Muchos artistas de su edad (tiene 60) o incluso más jóvenes, maquillan estas imperfecciones con pistas. No es el caso de Rose, quien opta por esta crudeza digna. Además, aprovechó los largos valles instrumentales (por ejemplo, en “Rocket Queen”) para cambiarse, sacarse o ponerse el abrigo y tomar aire. Aunque se echó piques a un lado y al otro del escenario, le costaba inclinarse para agradecer la ovación de su público al terminar cada canción y replicaba con movimientos lentos su característico baile serpenteado.

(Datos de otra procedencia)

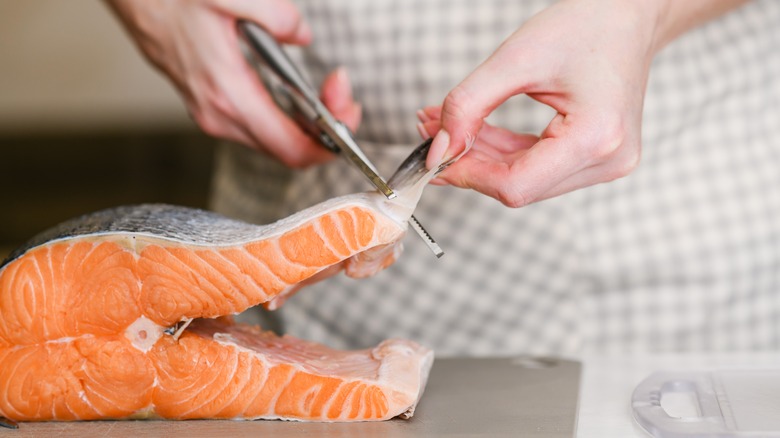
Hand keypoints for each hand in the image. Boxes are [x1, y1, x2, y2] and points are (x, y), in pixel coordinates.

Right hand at [105, 0, 360, 167]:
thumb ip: (277, 16)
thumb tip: (301, 35)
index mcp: (227, 95)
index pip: (291, 148)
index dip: (331, 143)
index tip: (349, 115)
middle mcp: (219, 115)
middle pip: (288, 151)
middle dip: (326, 130)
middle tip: (343, 94)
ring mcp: (214, 115)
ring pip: (275, 143)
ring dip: (307, 125)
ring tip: (328, 94)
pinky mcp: (211, 107)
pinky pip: (260, 128)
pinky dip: (286, 119)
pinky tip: (299, 96)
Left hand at [421, 0, 745, 206]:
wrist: (627, 15)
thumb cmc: (584, 25)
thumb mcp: (514, 59)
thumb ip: (468, 105)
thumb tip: (438, 150)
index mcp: (596, 137)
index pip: (516, 185)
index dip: (467, 175)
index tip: (432, 157)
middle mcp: (608, 160)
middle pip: (519, 186)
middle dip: (469, 163)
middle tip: (430, 134)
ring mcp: (607, 163)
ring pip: (525, 179)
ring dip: (482, 157)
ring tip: (446, 126)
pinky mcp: (597, 158)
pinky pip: (538, 167)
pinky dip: (503, 152)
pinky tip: (475, 131)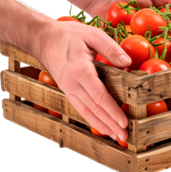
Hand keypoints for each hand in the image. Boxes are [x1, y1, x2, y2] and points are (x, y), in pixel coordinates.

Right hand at [36, 18, 131, 140]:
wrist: (42, 38)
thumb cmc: (69, 34)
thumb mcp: (92, 35)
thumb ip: (111, 48)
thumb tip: (128, 63)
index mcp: (80, 70)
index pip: (99, 96)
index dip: (112, 111)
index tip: (124, 122)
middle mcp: (72, 84)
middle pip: (94, 109)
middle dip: (110, 124)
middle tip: (124, 136)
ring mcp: (68, 89)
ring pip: (86, 112)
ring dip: (102, 126)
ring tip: (115, 136)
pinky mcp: (67, 90)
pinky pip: (80, 108)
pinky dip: (92, 119)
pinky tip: (101, 126)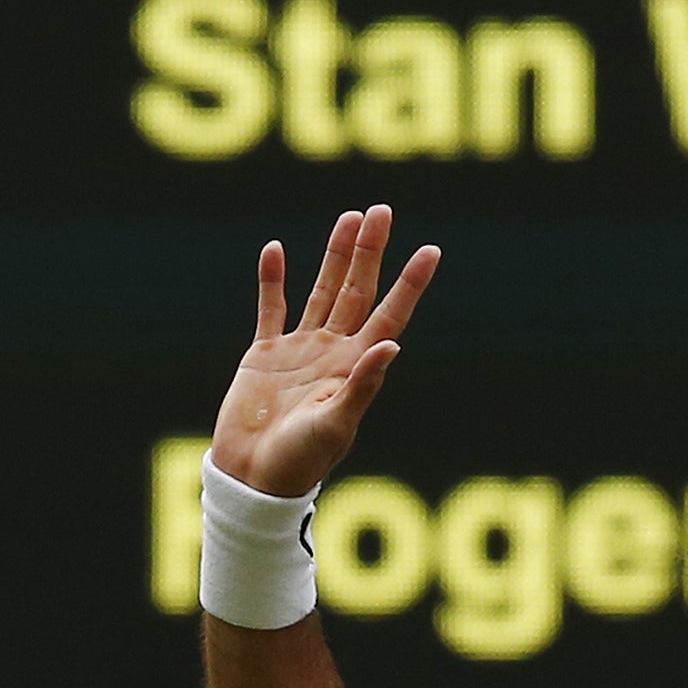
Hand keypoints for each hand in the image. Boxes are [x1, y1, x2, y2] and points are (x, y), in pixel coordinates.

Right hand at [211, 206, 439, 496]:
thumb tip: (392, 345)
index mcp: (358, 366)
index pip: (391, 314)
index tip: (431, 250)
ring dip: (335, 256)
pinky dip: (272, 280)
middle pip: (358, 290)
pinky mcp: (265, 354)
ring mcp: (301, 349)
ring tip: (350, 217)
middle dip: (370, 251)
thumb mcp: (337, 423)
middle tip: (382, 210)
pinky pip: (271, 308)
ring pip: (322, 290)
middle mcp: (335, 351)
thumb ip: (363, 384)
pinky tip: (277, 250)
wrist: (255, 477)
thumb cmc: (302, 460)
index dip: (410, 283)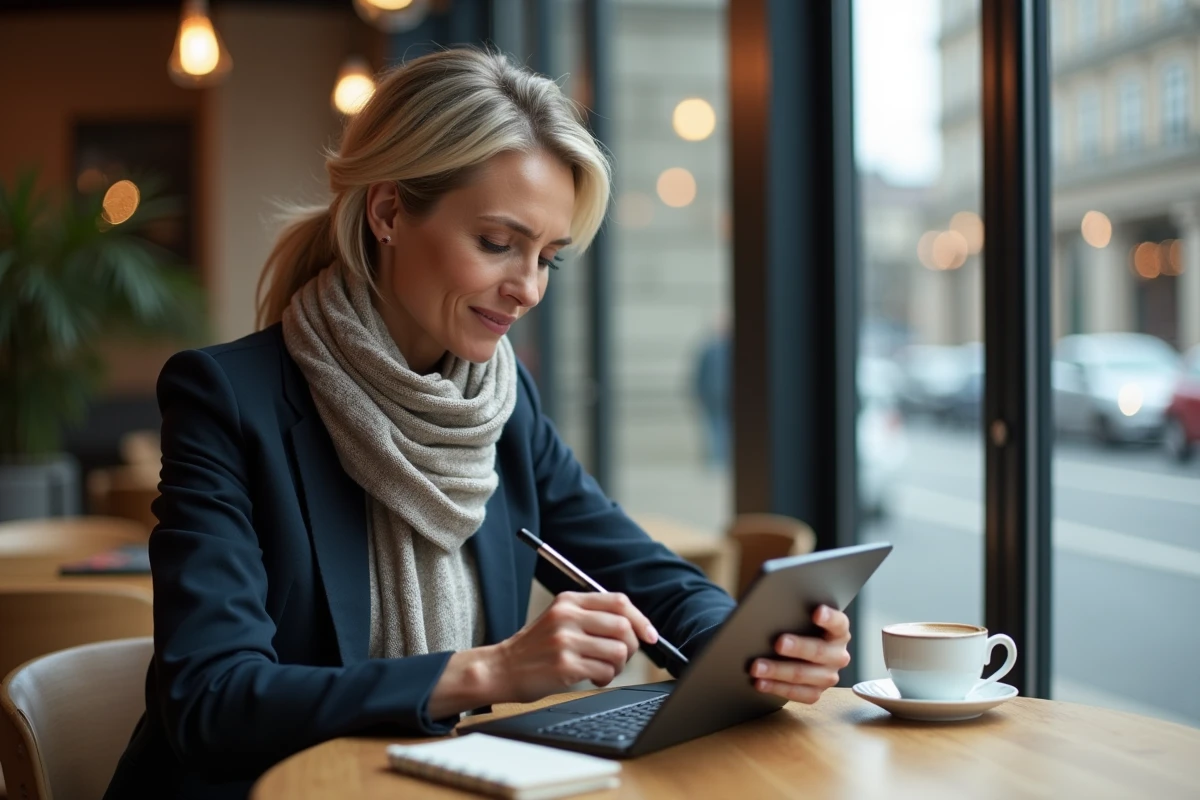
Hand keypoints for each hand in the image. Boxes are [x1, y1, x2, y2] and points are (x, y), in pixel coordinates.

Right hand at [492, 592, 659, 702]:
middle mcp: (567, 616)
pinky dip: (605, 677)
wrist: (501, 669)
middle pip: (623, 626)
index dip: (640, 620)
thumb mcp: (559, 618)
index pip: (619, 602)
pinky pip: (605, 671)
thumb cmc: (536, 648)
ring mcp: (565, 641)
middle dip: (632, 646)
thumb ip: (592, 615)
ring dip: (618, 665)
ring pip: (619, 651)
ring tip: (603, 668)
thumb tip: (637, 626)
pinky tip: (592, 677)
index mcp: (569, 601)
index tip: (649, 635)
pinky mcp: (564, 665)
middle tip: (620, 657)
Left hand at [749, 605, 850, 703]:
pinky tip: (760, 683)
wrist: (796, 652)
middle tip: (778, 643)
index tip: (817, 612)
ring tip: (757, 667)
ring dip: (779, 671)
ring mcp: (828, 676)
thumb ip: (791, 611)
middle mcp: (838, 655)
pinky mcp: (816, 692)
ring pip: (805, 675)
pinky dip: (776, 688)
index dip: (829, 618)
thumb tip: (766, 605)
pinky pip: (798, 693)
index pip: (839, 622)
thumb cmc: (796, 628)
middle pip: (819, 651)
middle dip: (797, 647)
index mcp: (838, 632)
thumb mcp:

Lo que ves es lo que hay.
Si en las visitas anteriores de 2016 y 2017 fue notoria la nula onda entre Rose y Slash sobre el escenario -ni siquiera entraron en contacto visual-, esta vez fue sensiblemente distinto: en dos ocasiones, el cantante se apoyó por un segundo en el hombro del guitarrista. Y en “Shadow of Your Love”, le convidó su micrófono con el anti-pop rojo para doblar juntos el estribillo.
“Recién estamos entrando en calor”, dijo Rose aunque ya estaban sobre el final de la segunda mitad del set. Fue poco antes de soltar “Sweet Child O’ Mine” seguida de “November Rain” -con él sentado al piano casi como en el icónico videoclip-, para que el estadio explote en un suspiro y se multipliquen las luces blancas de los teléfonos. “Hello, River Plate. Buenos Fuckin’ Aires, Argentina”, saludó más adelante y lo volvieron a ovacionar.
Tres horas después del comienzo, el saludo final los encontró a todos abrazados, con Rose vistiendo las banderas sudamericanas estampadas sobre su campera de cuero para agradecer a todos los países que están visitando en este tramo de su gira (además de Argentina, también Uruguay, Brasil, Chile Perú y Colombia). Fue luego de la infaltable “Paradise City” con su eterna promesa de un lugar mejor, con chicas lindas y otras cosas que alteren los sentidos. “Your body is a battleground” (”Tu cuerpo es un campo de batalla”) se leía en una de las últimas remeras que vistió Axl, con la reproducción de la obra de Barbara Kruger. Así es cómo se tomaron las cosas él y sus compañeros, con la carrocería humana como laboratorio para experimentar, saborear, rockear. Y contarlo. Porque después de todo, vale la pena estar vivo.